Les fournisseurs verticaux ont eux aussi dû construire ces 80 % horizontaux — mais ce n'a jamais été leur priorité, c'est donc généralement la partie la plus faible de leur produit. Vous vous retrouvez avec une gestion des rappels poussée greffée à un outil de facturation médiocre et à un CRM qui ressemble à une réflexion après coup, parce que pour le fournisseur, c'est était une réflexion après coup. Leur passion et leur feuille de route allaient aux 20 %.
La formule qui l'emporte.
La configuration qui surpasse à la fois le tout-horizontal et le tout-vertical est un solide noyau horizontal avec pointes verticales : une véritable colonne vertébrale CRM/facturation/planification/paie de qualité, commune à toutes les entreprises, sur laquelle vient se greffer les 20 % spécifiques au secteur. Vous bénéficiez de la profondeur là où elle compte vraiment et d'une vraie plateforme en dessous, au lieu d'une expertise sectorielle plaquée sur une base générique faible.
C'est exactement ainsi que nous concevons nos produits. Le cœur — fiches, finances, planning, documents, la couche de données — est horizontal et partagé entre les 150 modules. Les spécificités verticales sont des configurations : une clinique obtient des dossiers et des rappels, un salon obtient des fauteuils et des commissions, un entrepreneur obtient le suivi des coûts de chantier et la répartition. Même colonne vertébrale, spécialisations différentes. La profondeur métier repose sur une plateforme réellement conçue pour être une plateforme.

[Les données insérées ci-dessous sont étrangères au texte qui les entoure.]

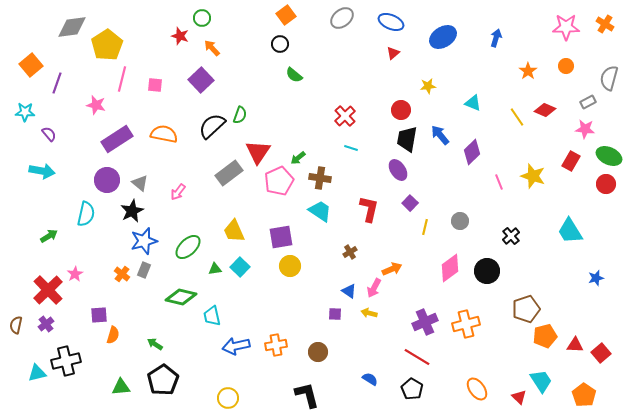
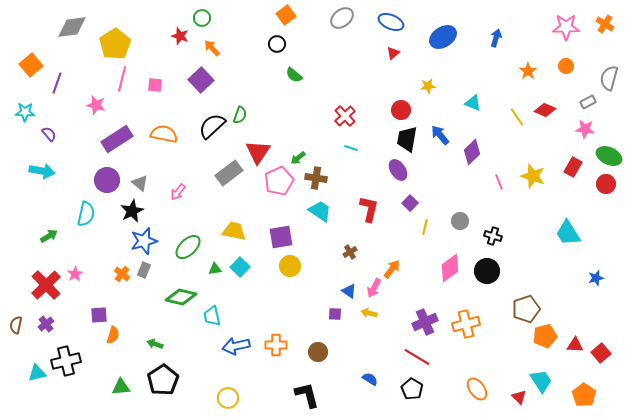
black circle at (280, 44): moved 3 px left
yellow pentagon at (107, 45): moved 8 px right, 1 px up
red rectangle at (571, 161): moved 2 px right, 6 px down
brown cross at (320, 178): moved 4 px left
yellow trapezoid at (234, 231): rotated 125 degrees clockwise
cyan trapezoid at (570, 231): moved 2 px left, 2 px down
black cross at (511, 236): moved 18 px left; rotated 30 degrees counterclockwise
orange arrow at (392, 269): rotated 30 degrees counterclockwise
red cross at (48, 290): moved 2 px left, 5 px up
green arrow at (155, 344): rotated 14 degrees counterclockwise
orange cross at (276, 345): rotated 10 degrees clockwise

Pourquoi c'est mieux pour le client.
Parce que lorsque votre profondeur verticale repose sur un socle horizontal solide, les 20 % et les 80 % partagent enfin un même modèle de données. Le rappel connaît la facture. Le coût de revient du chantier connaît la paie. Dans un outil purement vertical, cette connexion est précisément l'intégration que l'éditeur a négligée. Dans une plateforme à socle horizontal, elle est native — c'est la raison même de l'existence du socle.
La profondeur verticale compte. Mais elle n'a pas à s'accompagner d'un reste médiocre. Le cœur horizontal, c'est ce que chaque verticale partage en secret — et le construire bien, une seule fois, pour toutes, voilà toute l'idée.